Needing a base of headquarters and a place to start the tunnel that will eventually lead to the local gambling casino's safe, Dorr rents a room from a nice little old widow, Marva Munson (Irma P Hall). Munson's a devout supporter of Bob Jones University, a fact she points out at every opportunity. Covering his plan to dig up her root cellar, Dorr claims he and his ragtag cohorts are a music group who spread the gospel through song. Surprisingly, the plan actually works. Not so surprisingly, things turn sour when Marva discovers what they've really been up to. Threatening to call the cops if they don't put the money back and go with her to church, the gang decides to knock her off - drawing straws to carry out the task.

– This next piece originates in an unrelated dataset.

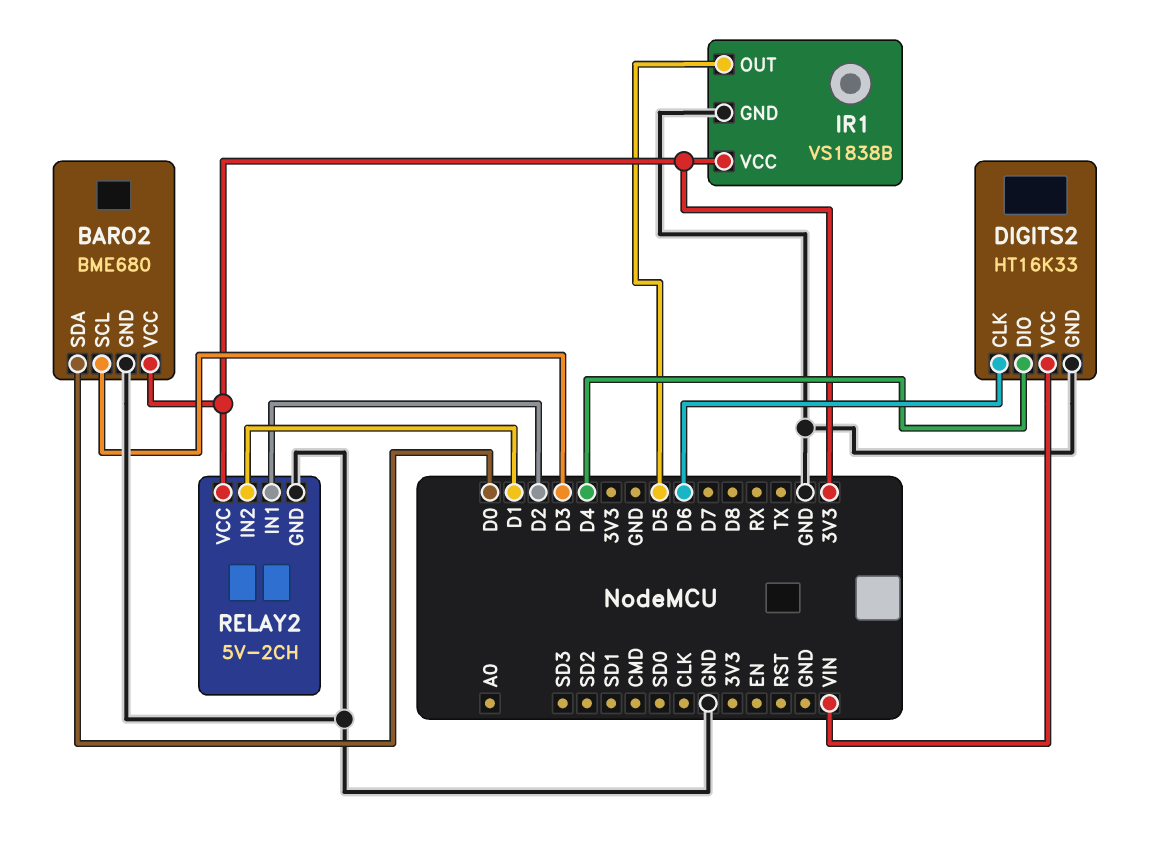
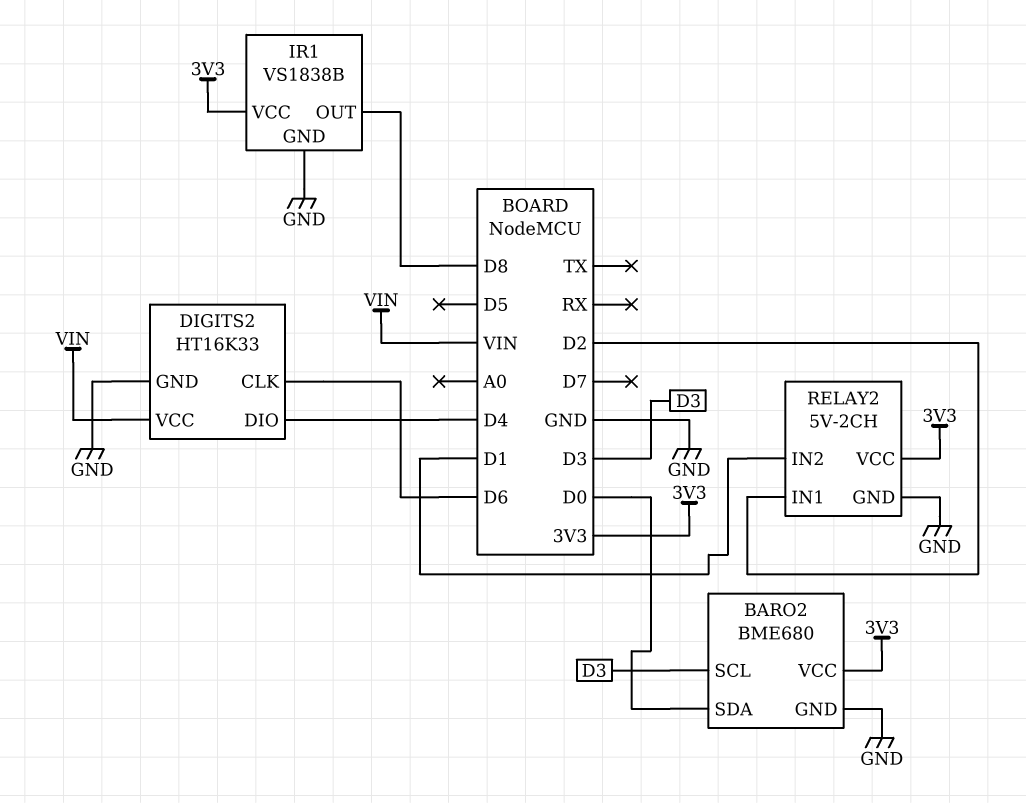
IR1 pin OUT: D5 -> D8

Since this is a bumbling gang of would-be thieves, there's no way killing one feisty elderly lady is going to be easy.
"The Ladykillers" benefits from the same type of humor that made "The Big Lebowski" and "O Brother" work so effectively. It also includes one of the most bizarre performances of Tom Hanks' long and illustrious career. He adopts this truly fascinating accent and speech pattern that's at times a little hard to understand, yet totally captivating. This is definitely a step outside the box from the relative safety of Hanks' last half dozen roles. And the exchanges between Irma P. Hall (another terrific performer in this ensemble cast) and Hanks are like watching a fencing match between two old pros. Marlon Wayans adds spark (as well as R rated language), J.K. Simmons steals scene after scene, Tzi Ma has a running sight gag and looks menacing even when simply standing there, and Ryan Hurst as Lump provides the film with heart. But truly, it's Hanks' film and he really goes for it. With a maniacal glint in his eye, Hanks makes Dorr a charismatic, devilish creature.
Sharply written and infused with an otherworldly sort of texture, "The Ladykillers" marks the return of the Coen Bros. we all know and love.
"The Ladykillers" is written and directed by Ethan and Joel Coen and is rated R for language including sexual references.